If you Google “IOM,” you will find that we can be certified in a lot of areas, or belong to a number of groups, not just chamber and association management.
You could be with:
1. The Institute of Occupational Medicine,
2. The Institute for Objective Measurement (whose mission is to bring understanding to measurement),
3. Those who live on the Isle of Man,
4. The Institute of Operating Management,
5. Those undergoing Intra-Operative Monitoring (i.e., testing the integrity of the brain during surgery),
6. Those learning about Inverse Ocean Modeling,
7. The International Organization for Mycoplasmology (don’t ask me), or
8. Those who enjoy eating IOM soybeans (which are full of fiber, high in protein, and genetically modified).
Or, as is the case for most of the readers of this blog post, we could belong to or be interested in the prestigious recognition bestowed by the Institute for Organization Management. For over 100 years, associations and chambers have used the U.S. Chamber’s Institute as a training platform for professional development of their future leaders.

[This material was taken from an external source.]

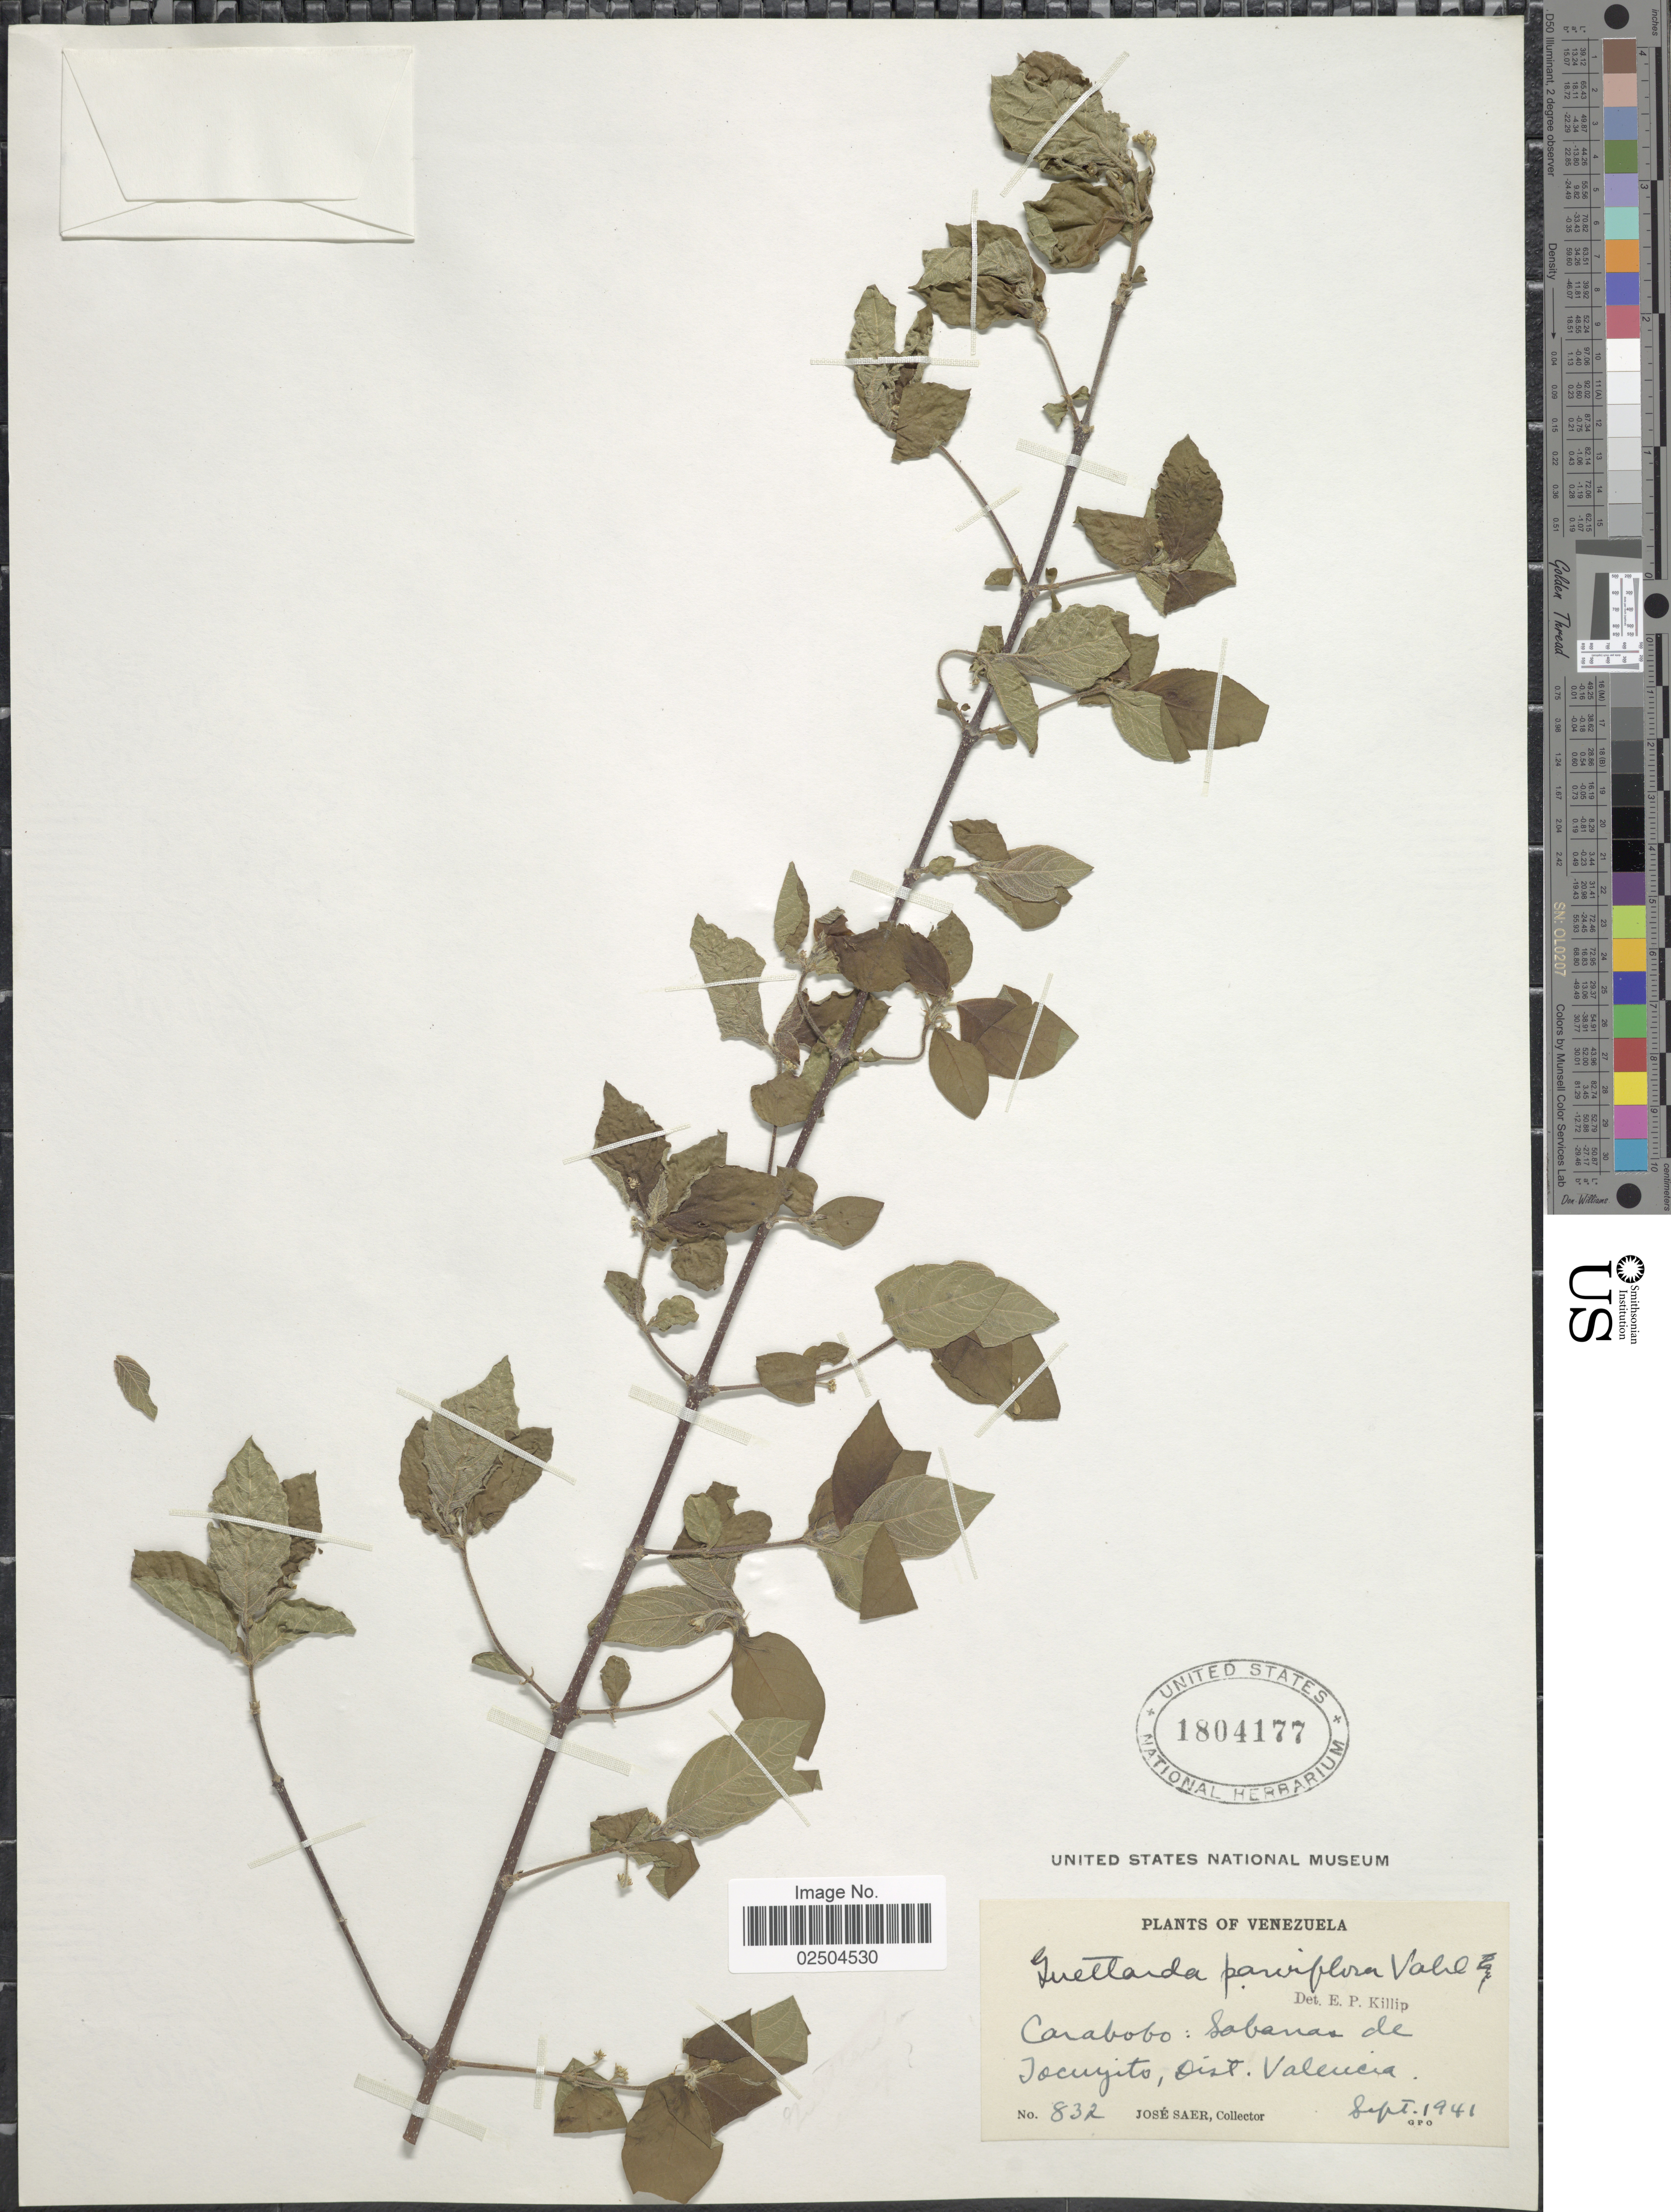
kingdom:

So, I ask again, “what’s in a name?” If you have not added the IOM recognition after your name, I hope you will begin that journey. If you have added the IOM recognition after your name, I would say you could also add these to your resume: accomplishment, development, and success!
And while you’re creating your own definition of success, let me leave you with a definition penned by Ralph Waldo Emerson. He said success is: “To laugh often and much; To win the respect of intelligent people and the affection of children; To earn the appreciation of honest critics and endure the betrayal of false friends; To appreciate beauty; To find the best in others; To leave the world a little better whether by a healthy child, a garden patch, or a redeemed social condition; To know that even one life has breathed easier because you have lived.”
My hope is that, as you make your own choices over time, you will choose in such a way that allows your drive for achievement to be balanced by an equal commitment to love and to play, to family, to friends and community. For nothing, no amount of power or success, is worth more than these.
I hope instead that when you are “old and gray and full of sleep,” as the poet William Butler Yeats once wrote, that you can honestly say your goal in life was not the perfection of work alone but the perfection of a life. I can certainly speak for myself and say that in my pursuit of the perfection of a life, I cannot imagine it without my IOM experience, my IOM family!
I would sum up my Institute journey with my favorite quote from noted anthropologist and sociologist Margaret Mead who said, “Never doubt that small group of thoughtful, committed citizens can change the world; indeed, it’s the only thing that ever has.”